In total, Baumgartner’s free fall lasted four minutes nineteen seconds; his complete air time approximately ten minutes; his top speed 833.9 miles per hour—Mach 1.24. Baumgartner also took over the records for the highest manned balloon flight and the highest altitude jump and, with YouTube broadcasting a live feed of the event, the highest numbers of concurrent viewers—at 8 million.

Perhaps more interesting than these records is the deeper why. On the Stratos website there’s a short list of potential applications for the knowledge gained from Baumgartner’s jump: “Passenger/crew exit from space; developing protocols for exposure to high-altitude and high-acceleration environments; exploring the effects of supersonic acceleration and deceleration on the human body; and testing the latest innovations in parachute systems.” To put this in plainer language, experts have said that if the passengers on the space shuttle Challenger had been equipped with Baumgartner’s suit, they might have lived through their midair crack-up.

And along just these lines, some six months after Baumgartner’s jump, Virgin Galactic’s SpaceShipTwo powered up its engines for the first time. SpaceShipOne, you might remember, was the craft that won the Ansari X Prize in 2004. This original X Prize was a demonstration project, both proof that a private company could produce an affordable, reusable spaceship and the necessary first step in opening the space frontier. The idea behind SpaceShipTwo is the next step: tourism—taking paying customers on suborbital cruises.

And that goal is not far away. SpaceShipTwo’s flight was a test burn, the first in a series that ends with actual space flights (some 550 people have purchased $200,000 tickets). According to Virgin Galactic founder Richard Branson, if everything goes according to plan, the plan is to have paying customers going rocket man before 2015.

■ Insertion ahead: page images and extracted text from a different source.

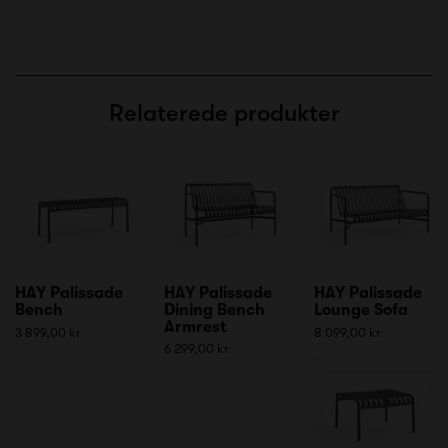
Relaterede produkter
HAY Palissade
HAY Palissade
HAY Palissade
Bench
Dining Bench
Lounge Sofa
Armrest
3 899,00 kr
8 099,00 kr
6 299,00 kr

This is why Baumgartner’s jump is critical. We’re going to space. That’s what’s next. Within a few years, human beings will be routinely visiting low-Earth orbit. In fact, Bigelow Aerospace, another private space company, is now developing an inflatable space hotel that’s scheduled for 2017 deployment. With these developments around the corner, having basic space evacuation procedures in place—including a supersonic-capable space suit—just seems to make sense.

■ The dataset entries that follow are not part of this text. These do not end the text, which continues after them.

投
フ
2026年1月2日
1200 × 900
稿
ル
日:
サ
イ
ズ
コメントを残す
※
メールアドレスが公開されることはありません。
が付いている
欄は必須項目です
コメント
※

But if you want to really talk about the adjacent possible: the combination of Baumgartner’s success and the birth of the space tourism industry means that space diving could be the next extreme sport frontier. It sounds silly, of course, but it wasn’t too long ago that surfing a 100-foot wave or free-soloing Half Dome was equally ludicrous. Plus, consider the space-diving upside. Imagine having twenty-five miles of fall time to work with. Talk about possibilities for seeing lines. Talk about the potential for creative innovation. Baumgartner touched down in the desert, but sooner or later isn’t someone going to try to land on a ski slope? How long then until we turn the space dive into the first stage of a double ski-BASE? How long until it gets stranger than that?

If it seems too much of a stretch to connect individual athletes rewriting the rulebook on human potential to society as a whole solving the world’s biggest problems, then consider the research of Arie de Geus. In the early 1980s, de Geus was the director of strategic planning for Royal Dutch Shell and deeply curious about corporate longevity. At the time, Shell was seventy-three years old—already an anomaly. The average corporate lifespan is twelve and a half years; the average multinational roughly forty. Yet, like Shell, a tiny fraction of corporations have thrived for centuries.

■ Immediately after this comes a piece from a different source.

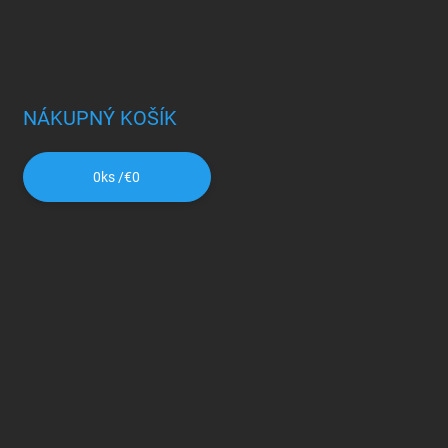
NÁKUPNÝ KOŠÍK
0
ks /
€0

Why does this matter so much? Because, to thrive for centuries, these corporations have had to tackle wars, famines, plagues, droughts, floods, depressions, recessions, climate shifts, technological revolutions, political instability, and regime changes. Everything on this list is a variation of a woe the world now faces. These too are our grand challenges. So figuring out how these rare organizations succeeded in the past gives us a time-tested, battle-hardened strategy to do the same in the future.